Of course, beauty isn’t everything, and it shouldn’t even be on a list of things that amount to any value. But the reality is that most women do measure some of their self-esteem alongside their appearance. So even though I know that physical beauty isn’t actually important, I still feel better seeing Chinese girls in Vogue or bigger girls in Women’s Health being held up as beautiful. Selfies on Instagram give us a chance to construct ‘beauty’ from the ground up. If what’s popular on Instagram are selfies of girls feeling good with their cellulite or body hair, we’ll hopefully see that reflected in advertisements and on television. Instead of mainstream media dictating what’s considered beautiful, selfies on social media have the potential to redefine what beautiful entails.
Instagram is a rabbit hole. I don’t know how many hours I’ve lost scrolling through the explore page, but I’ve realised that the less I click on conventionally hot girls advertising FitTea, the less I see them. To an extent, we can control what we see on social media: my explore page is now looking a lot less white-girl-posing-with-coconut and a lot more Asian-girl-with-art-painted-on-her-face than it was when I was 16.
Finally, just let women enjoy things for once! Our typically ‘feminine’ interests are continually policed: feminism isn’t a noble political cause, Justin Bieber isn’t real music, Keeping Up with the Kardashians isn’t quality tv, netball isn’t actually a sport.

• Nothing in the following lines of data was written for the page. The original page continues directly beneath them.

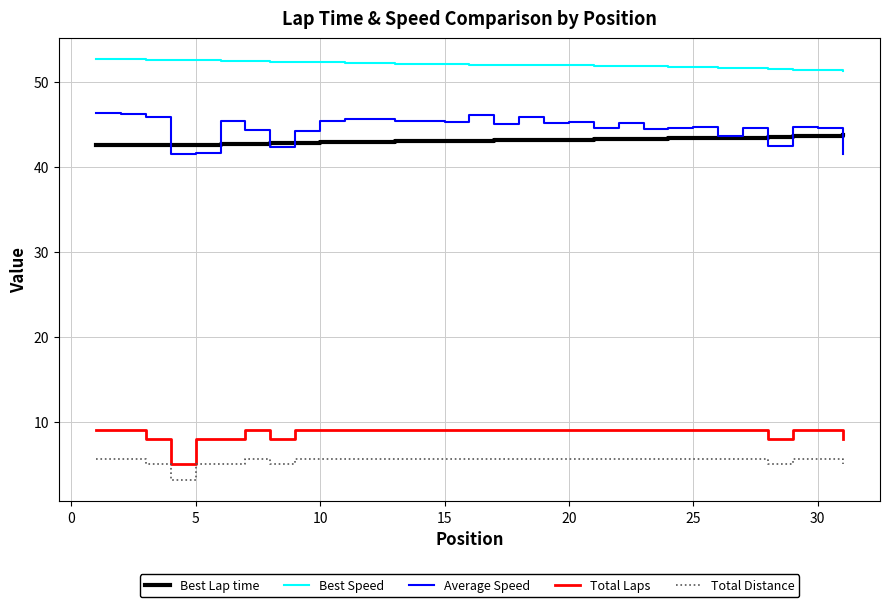

Which series has the largest total across all categories?

Best Speed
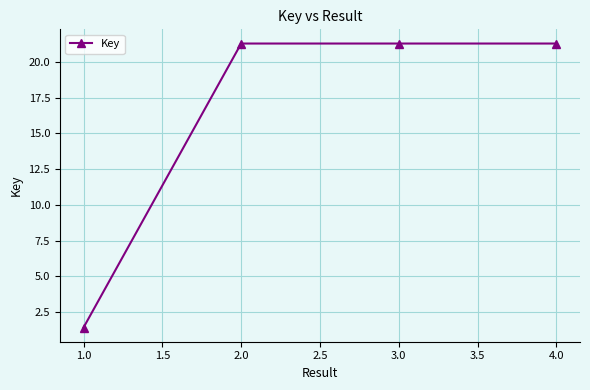

Count the number of categories in the chart.

4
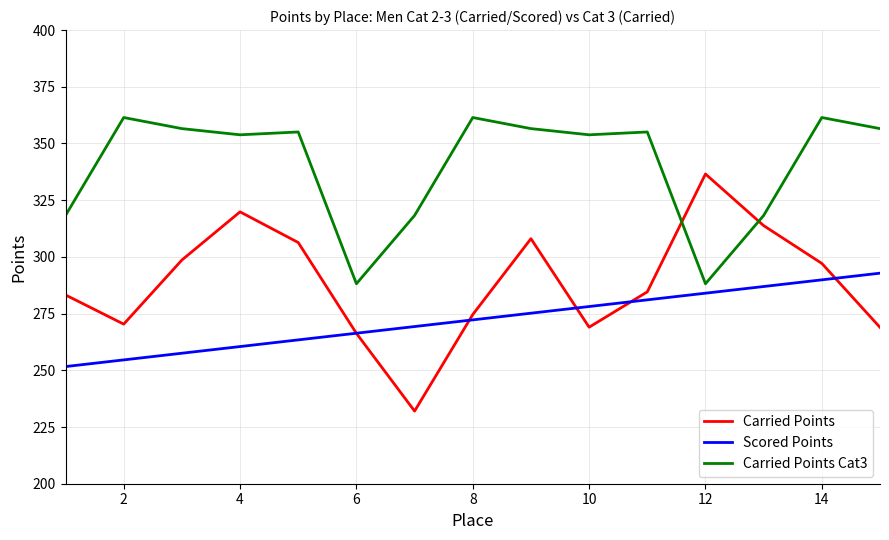

Count the number of categories in the chart.

15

It’s a messy conclusion: selfies aren’t always empowering, nor are they always narcissistic cries for validation – but they are a logical response to being conditioned to think that being ‘pretty’ matters. For the here and now, being ‘pretty’ does matter, and so selfies can be a way of challenging what constitutes beauty and are a brave act of self-assertion and self-love. So before you call me, or any other girl, out as ‘conceited’ for posting that cringey bikini mirror pic, think about how selfies can be radical in changing the way we look at ourselves, and how others look at us.